La Suisse, source d’approvisionnement

Tant Watchbox que Watchfinder ouvrent nombre de boutiques physiques, notamment en Suisse. «Parfois, certains clients préfèrent nous rencontrer pour leur première montre, puis passent ensuite avec plus de confiance à l’online, abonde Edouard Guibert. Ouvrir ces boutiques physiques revêt un autre avantage. Le pays de l’horlogerie s’avère être une réserve inépuisable de montres oubliées dans un coffre ou un tiroir.» Selon une étude de Morgan Stanley, la valeur totale de ces belles endormies est estimée à plus de 500 milliards de francs dans le monde! Une source d’approvisionnement qui permet ensuite d’aller gonfler les stocks des boutiques physiques et virtuelles d’autres marchés.

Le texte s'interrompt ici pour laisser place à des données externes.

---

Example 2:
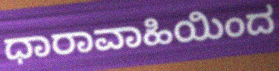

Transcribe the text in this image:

ಧಾರಾವಾಹಿಯಿಂದ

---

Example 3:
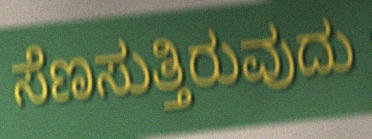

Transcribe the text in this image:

ಸೆಣಸುತ್ತಿರುವುದು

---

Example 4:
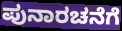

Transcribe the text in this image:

ಪುನಾರಚನೆಗೆ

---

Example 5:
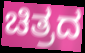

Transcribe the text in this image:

ಚಿತ್ರದ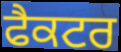
ਫੈਕਟਰ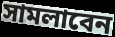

Des marques comme Zenith ou MB & F proposent désormais à leurs clients de reprendre leur ancien garde-temps à l’achat d’un modèle neuf. Une façon de garder la main sur ce marché. Riche de ses archives historiques qui permettent de connaître l’origine de chacune de ses montres, Longines a ouvert un espace deuxième main dans sa boutique de Genève. Les modèles qui y sont proposés, tous âgés de plus de trente ans, sont révisés et garantis deux ans. Bien que ces garde-temps disposent d’une visibilité en ligne sur le site de la marque, le client intéressé devra malgré tout se déplacer physiquement pour pouvoir en faire l’acquisition. Une opportunité pour la marque de faire découvrir à l’acheteur son univers.

Comme tout marché en pleine croissance, les CPO (ne dites plus montres d’occasion) ont attiré nombre de spéculateurs. «Certaines Patek Philippe, Rolex ou Audemars Piguet récentes se vendaient en seconde main jusqu’à quatre fois leur prix catalogue il y a encore quelques semaines», relèvent les fondateurs du site Tawatch. «Mais le soufflé commence à retomber dans les modèles modernes, au vu de la situation mondiale.»

«Prenons l’exemple de la Rolex Daytona: pour un prix de 13 000 francs en neuf, le modèle s’échangeait pour plus de 50 000 il y a trois mois. Nous avons depuis constaté une baisse de plus de 10%.» Une accalmie qui n’a rien de dramatique. «Le marché se consolide, certains prix baissent ou se stabilisent. Tant pis pour les spéculateurs, tant mieux pour les vrais consommateurs, qui en bénéficient», conclut Patrick Hoffmann.